All of this raises the question, with capes-and-tights fare soaring on charts, shouldn’t comics shop reels also be dominated by superheroes? The Prestons and other shop owners who spoke with PW said no. Absolute, whose audience is still growing (all the series’ issues have gone into multiple printings), seems to sell itself.

“No matter how much I order of Absolute Batman, it’s never enough,” Doug Preston says. “For issue 15, I ordered more than I did of 14, and it sold out at 4 p.m. Wednesday.”

Retailers are using reels to upsell independent comics and other personal picks, especially for those younger fans who’ve likely got the Dark Knight and brethren in their pull box.


Uncurbed enthusiasm

To endure slim margins and long hours, retailers simply must love comics—and this frank enthusiasm is the hook for their videos.

“It’s literally just me being like, Oh my god, I read this book, guys, and you’re going to love it,” Live says of Wine Down Your Weekend. In most episodes, she goes all out for indies—viewers are most likely to hear Live talk up series like Nights by Wyatt Kennedy and Luigi Formisano, which is a supernatural coming-of-age rom-com from Image, or the Eisner-nominated small-town mystery comic Minor Arcana by Jeff Lemire, from Boom! Studios.

Tessa Gray, another indie enthusiast, oversees three locations of Cloud City Comics in eastern Pennsylvania, from which she also boosts the less heralded comics she loves to her nearly 7,500 followers on Instagram. She says her reels have helped the store pull in younger readers. “So many people on TikTok are younger, and they want to know what’s good first before they spend the little money they have,” she adds. “Comics is an inherently community-driven hobby, and that’s how I do my social media. It’s more like chatting with friends than go buy this book.”

Gray says her favorite series of 2025 was No Place by Tim Seeley and Stefano Simeone, from newly launched Ignition Press. It follows an organization that monitors portal fantasy worlds, and it stars Dorothy Gale inspired by The Wizard of Oz. Other indie picks include Skin Deep by Flo Woolley, from Silver Sprocket, and Kill Your Darlings by Ethan S. Parker, Griffin Sheridan, and Bob Quinn, from Image.

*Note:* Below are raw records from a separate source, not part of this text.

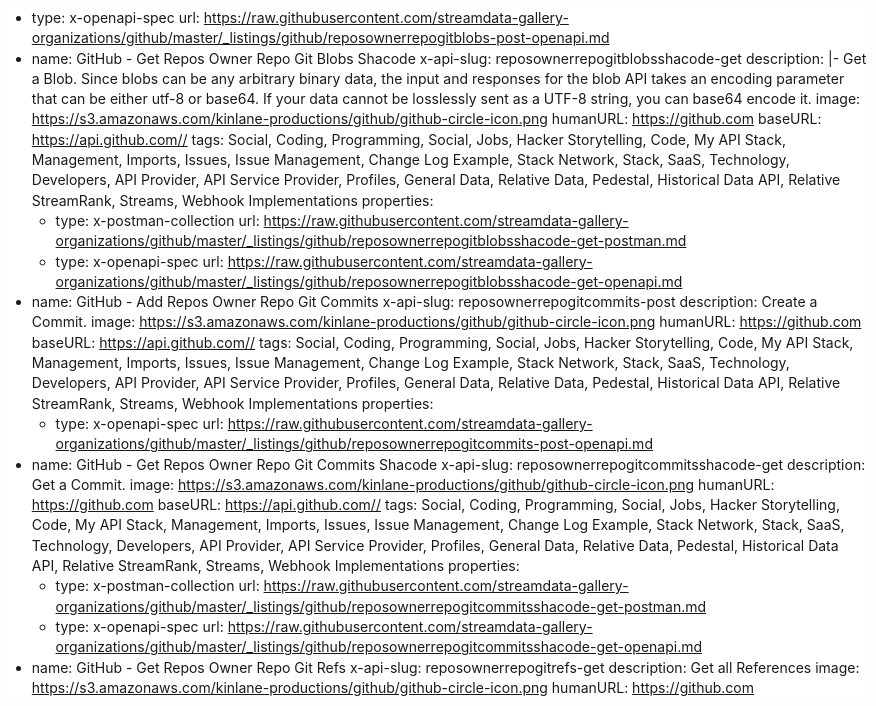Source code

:   - type: x-openapi-spec
    url: https://raw.githubusercontent.com/streamdata-gallery-organizations/github/master/_listings/github/reposownerrepogitblobs-post-openapi.md
- name: GitHub - Get Repos Owner Repo Git Blobs Shacode
  x-api-slug: reposownerrepogitblobsshacode-get
  description: |-
    Get a Blob.
    Since blobs can be any arbitrary binary data, the input and responses for
    the blob API takes an encoding parameter that can be either utf-8 or
    base64. If your data cannot be losslessly sent as a UTF-8 string, you can
    base64 encode it.
  image: https://s3.amazonaws.com/kinlane-productions/github/github-circle-icon.png
  humanURL: https://github.com
  baseURL: https://api.github.com//
  tags: Social, Coding, Programming, Social, Jobs, Hacker Storytelling, Code, My API
    Stack, Management, Imports, Issues, Issue Management, Change Log Example, Stack
    Network, Stack, SaaS, Technology, Developers, API Provider, API Service Provider,
    Profiles, General Data, Relative Data, Pedestal, Historical Data API, Relative
    StreamRank, Streams, Webhook Implementations
  properties:
  - type: x-postman-collection
    url: https://raw.githubusercontent.com/streamdata-gallery-organizations/github/master/_listings/github/reposownerrepogitblobsshacode-get-postman.md
  - type: x-openapi-spec
    url: https://raw.githubusercontent.com/streamdata-gallery-organizations/github/master/_listings/github/reposownerrepogitblobsshacode-get-openapi.md
- name: GitHub - Add Repos Owner Repo Git Commits
  x-api-slug: reposownerrepogitcommits-post
  description: Create a Commit.
  image: https://s3.amazonaws.com/kinlane-productions/github/github-circle-icon.png
  humanURL: https://github.com
  baseURL: https://api.github.com//
  tags: Social, Coding, Programming, Social, Jobs, Hacker Storytelling, Code, My API
    Stack, Management, Imports, Issues, Issue Management, Change Log Example, Stack
    Network, Stack, SaaS, Technology, Developers, API Provider, API Service Provider,
    Profiles, General Data, Relative Data, Pedestal, Historical Data API, Relative
    StreamRank, Streams, Webhook Implementations
  properties:
  - type: x-openapi-spec
    url: https://raw.githubusercontent.com/streamdata-gallery-organizations/github/master/_listings/github/reposownerrepogitcommits-post-openapi.md
- name: GitHub - Get Repos Owner Repo Git Commits Shacode
  x-api-slug: reposownerrepogitcommitsshacode-get
  description: Get a Commit.
  image: https://s3.amazonaws.com/kinlane-productions/github/github-circle-icon.png
  humanURL: https://github.com
  baseURL: https://api.github.com//
  tags: Social, Coding, Programming, Social, Jobs, Hacker Storytelling, Code, My API
    Stack, Management, Imports, Issues, Issue Management, Change Log Example, Stack
    Network, Stack, SaaS, Technology, Developers, API Provider, API Service Provider,
    Profiles, General Data, Relative Data, Pedestal, Historical Data API, Relative
    StreamRank, Streams, Webhook Implementations
  properties:
  - type: x-postman-collection
    url: https://raw.githubusercontent.com/streamdata-gallery-organizations/github/master/_listings/github/reposownerrepogitcommitsshacode-get-postman.md
  - type: x-openapi-spec
    url: https://raw.githubusercontent.com/streamdata-gallery-organizations/github/master/_listings/github/reposownerrepogitcommitsshacode-get-openapi.md
- name: GitHub - Get Repos Owner Repo Git Refs
  x-api-slug: reposownerrepogitrefs-get
  description: Get all References
  image: https://s3.amazonaws.com/kinlane-productions/github/github-circle-icon.png
  humanURL: https://github.com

While retailers like Gray and Live are making their own content individually, other shop owners have banded together. Jen King started selling comics in 1992 at an Oklahoma City flea market. She now owns Space Cadets Collection Collection in Shenandoah, Tex. She’s also the cofounder of The Experience, a network of comics YouTube shows with nearly 3,500 subscribers and 25,000 monthly views.

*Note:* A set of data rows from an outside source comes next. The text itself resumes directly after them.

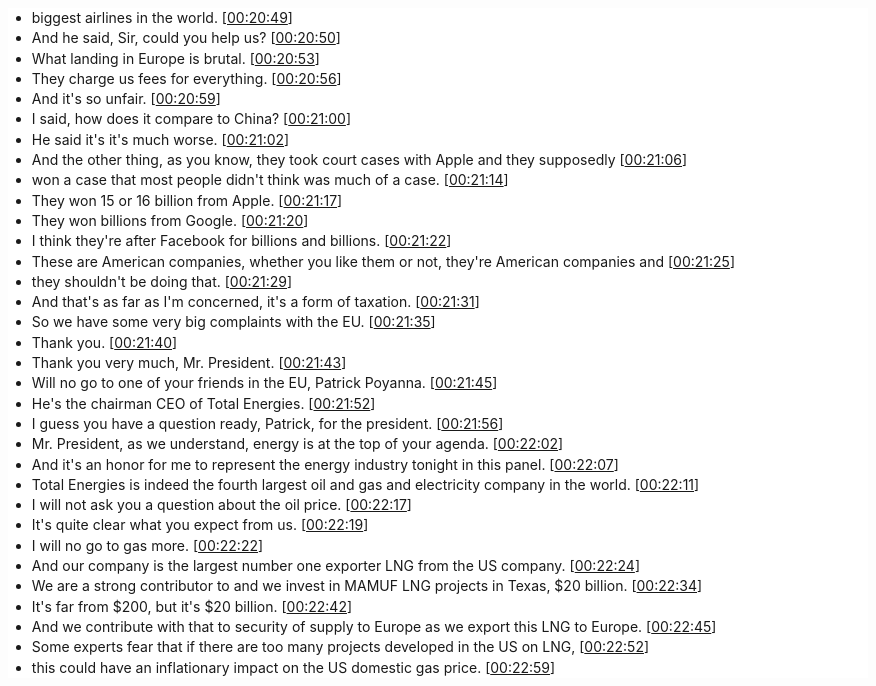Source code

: *  biggest airlines in the world. [[00:20:49](https://www.youtube.com/watch?v=GppN_Srnn0Y&t=1249.4s)]
*  And he said, Sir, could you help us? [[00:20:50](https://www.youtube.com/watch?v=GppN_Srnn0Y&t=1250.88s)]
*  What landing in Europe is brutal. [[00:20:53](https://www.youtube.com/watch?v=GppN_Srnn0Y&t=1253.6s)]
*  They charge us fees for everything. [[00:20:56](https://www.youtube.com/watch?v=GppN_Srnn0Y&t=1256.28s)]
*  And it's so unfair. [[00:20:59](https://www.youtube.com/watch?v=GppN_Srnn0Y&t=1259.0s)]
*  I said, how does it compare to China? [[00:21:00](https://www.youtube.com/watch?v=GppN_Srnn0Y&t=1260.36s)]
*  He said it's it's much worse. [[00:21:02](https://www.youtube.com/watch?v=GppN_Srnn0Y&t=1262.96s)]
*  And the other thing, as you know, they took court cases with Apple and they supposedly [[00:21:06](https://www.youtube.com/watch?v=GppN_Srnn0Y&t=1266.2800000000002s)]
*  won a case that most people didn't think was much of a case. [[00:21:14](https://www.youtube.com/watch?v=GppN_Srnn0Y&t=1274.24s)]
*  They won 15 or 16 billion from Apple. [[00:21:17](https://www.youtube.com/watch?v=GppN_Srnn0Y&t=1277.6000000000001s)]
*  They won billions from Google. [[00:21:20](https://www.youtube.com/watch?v=GppN_Srnn0Y&t=1280.64s)]
*  I think they're after Facebook for billions and billions. [[00:21:22](https://www.youtube.com/watch?v=GppN_Srnn0Y&t=1282.76s)]
*  These are American companies, whether you like them or not, they're American companies and [[00:21:25](https://www.youtube.com/watch?v=GppN_Srnn0Y&t=1285.5200000000002s)]
*  they shouldn't be doing that. [[00:21:29](https://www.youtube.com/watch?v=GppN_Srnn0Y&t=1289.88s)]
*  And that's as far as I'm concerned, it's a form of taxation. [[00:21:31](https://www.youtube.com/watch?v=GppN_Srnn0Y&t=1291.76s)]
*  So we have some very big complaints with the EU. [[00:21:35](https://www.youtube.com/watch?v=GppN_Srnn0Y&t=1295.52s)]
*  Thank you. [[00:21:40](https://www.youtube.com/watch?v=GppN_Srnn0Y&t=1300.04s)]
*  Thank you very much, Mr. President. [[00:21:43](https://www.youtube.com/watch?v=GppN_Srnn0Y&t=1303.28s)]
*  Will no go to one of your friends in the EU, Patrick Poyanna. [[00:21:45](https://www.youtube.com/watch?v=GppN_Srnn0Y&t=1305.6s)]
*  He's the chairman CEO of Total Energies. [[00:21:52](https://www.youtube.com/watch?v=GppN_Srnn0Y&t=1312.56s)]
*  I guess you have a question ready, Patrick, for the president. [[00:21:56](https://www.youtube.com/watch?v=GppN_Srnn0Y&t=1316.56s)]
*  Mr. President, as we understand, energy is at the top of your agenda. [[00:22:02](https://www.youtube.com/watch?v=GppN_Srnn0Y&t=1322.12s)]
*  And it's an honor for me to represent the energy industry tonight in this panel. [[00:22:07](https://www.youtube.com/watch?v=GppN_Srnn0Y&t=1327.4799999999998s)]
*  Total Energies is indeed the fourth largest oil and gas and electricity company in the world. [[00:22:11](https://www.youtube.com/watch?v=GppN_Srnn0Y&t=1331.8799999999999s)]
*  I will not ask you a question about the oil price. [[00:22:17](https://www.youtube.com/watch?v=GppN_Srnn0Y&t=1337.1999999999998s)]
*  It's quite clear what you expect from us. [[00:22:19](https://www.youtube.com/watch?v=GppN_Srnn0Y&t=1339.56s)]
*  I will no go to gas more. [[00:22:22](https://www.youtube.com/watch?v=GppN_Srnn0Y&t=1342.12s)]
*  And our company is the largest number one exporter LNG from the US company. [[00:22:24](https://www.youtube.com/watch?v=GppN_Srnn0Y&t=1344.5200000000002s)]
*  We are a strong contributor to and we invest in MAMUF LNG projects in Texas, $20 billion. [[00:22:34](https://www.youtube.com/watch?v=GppN_Srnn0Y&t=1354.92s)]
*  It's far from $200, but it's $20 billion. [[00:22:42](https://www.youtube.com/watch?v=GppN_Srnn0Y&t=1362.7600000000002s)]
*  And we contribute with that to security of supply to Europe as we export this LNG to Europe. [[00:22:45](https://www.youtube.com/watch?v=GppN_Srnn0Y&t=1365.72s)]
*  Some experts fear that if there are too many projects developed in the US on LNG, [[00:22:52](https://www.youtube.com/watch?v=GppN_Srnn0Y&t=1372.84s)]
*  this could have an inflationary impact on the US domestic gas price. [[00:22:59](https://www.youtube.com/watch?v=GppN_Srnn0Y&t=1379.7199999999998s)]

Started just before the Covid pandemic as The Comic Book Shopping Experience, the network was, at first, primarily used for web-based sales. That has continued, but its content has since evolved into a mix of sales shows and informational segments, hosted by retailers who span the country, from Florida to California.

The Experience also has two full-time producers, and programming that ranges from a showcase highlighting titles with looming direct-market stocking deadlines to a rapid-fire reviews show, Minute to Skim It, and a creator interview show hosted by King called Talkin’ Shop. The network helps participating retailers build communities that start online and continue in person at their stores—and vice versa.

“Every month we’re finding new ways to reach people and get them to engage with us,” King says.

By stepping out from behind the counter and directly into readers’ social media feeds, comics shop owners are making newbie fans feel welcome. “When they see what people are like in the community, and how we talk to each other, they realize, Oh wait, they’re just like my friends,” King explains. “I’m not any different in person. The person they see on the screen is really me.”

Zack Quaintance is a Brooklyn-based journalist and comic book creator.